Exercise objective -> Write the next post in the forum thread on imaginary time, picking up after its last message.

Reading passage ->

[Start of section]

Imaginary time

maximus

....
this is a concept which i don't believe has been properly described to me and i really don't understand well enough. can someone discribe it to me in relitivly simple terms.

Tail

It's a pity there are no replies. I have exactly the same problem - I do not understand imaginary time...

sheldon

Imaginary numbers can be used to help explain tunnelling, a quantum mechanical process in which, for instance, a particle can spontaneously pass through a barrier. In trying to unify general relativity with quantum mechanics, physicists used a related idea in which they would measure time with imaginary numbers instead of real numbers. By using this so-called imaginary time, physicists Stephen Hawking and Jim Hartle showed that the universe could have been born without a singularity.

sheldon

just incase you don't know what imaginary numbers are.If you start with any “real” number and multiply it by itself, you get a positive number. For instance, 2 times 2 equals 4 but so does -2 times -2. That means the square root of 4 equals both 2 and -2. But what would the square root of -4 be? Mathematicians invented imaginary numbers to answer this question, defining the number i to equal the square root of -1 (making the square root of -4 equal to 2i).

[End of section]

Listed entries ->

[Start of section]

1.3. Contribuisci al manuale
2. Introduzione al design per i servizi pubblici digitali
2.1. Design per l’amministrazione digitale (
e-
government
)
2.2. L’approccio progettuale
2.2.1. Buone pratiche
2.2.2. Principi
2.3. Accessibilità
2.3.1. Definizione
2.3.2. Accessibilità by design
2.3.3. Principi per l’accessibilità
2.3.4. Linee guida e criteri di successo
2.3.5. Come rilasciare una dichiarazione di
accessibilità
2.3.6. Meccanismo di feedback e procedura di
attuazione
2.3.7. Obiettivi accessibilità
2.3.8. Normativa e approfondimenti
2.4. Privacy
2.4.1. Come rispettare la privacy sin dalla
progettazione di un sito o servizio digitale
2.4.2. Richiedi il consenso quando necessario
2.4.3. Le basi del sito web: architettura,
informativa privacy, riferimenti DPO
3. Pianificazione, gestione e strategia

[End of section]

Task result ->
Ivan Seeking

Staff Emeritus
Gold Member
Originally posted by sheldon
Imaginary numbers can be used to help explain tunnelling, a quantum mechanical process in which, for instance, a particle can spontaneously pass through a barrier. In trying to unify general relativity with quantum mechanics, physicists used a related idea in which they would measure time with imaginary numbers instead of real numbers. By using this so-called imaginary time, physicists Stephen Hawking and Jim Hartle showed that the universe could have been born without a singularity.
hasn't time been imaginary ever since 1905?

Edit: perhaps that was a little vague. I mean, hasn't time been considered as having imaginary coordinates ever since special relativity was first published?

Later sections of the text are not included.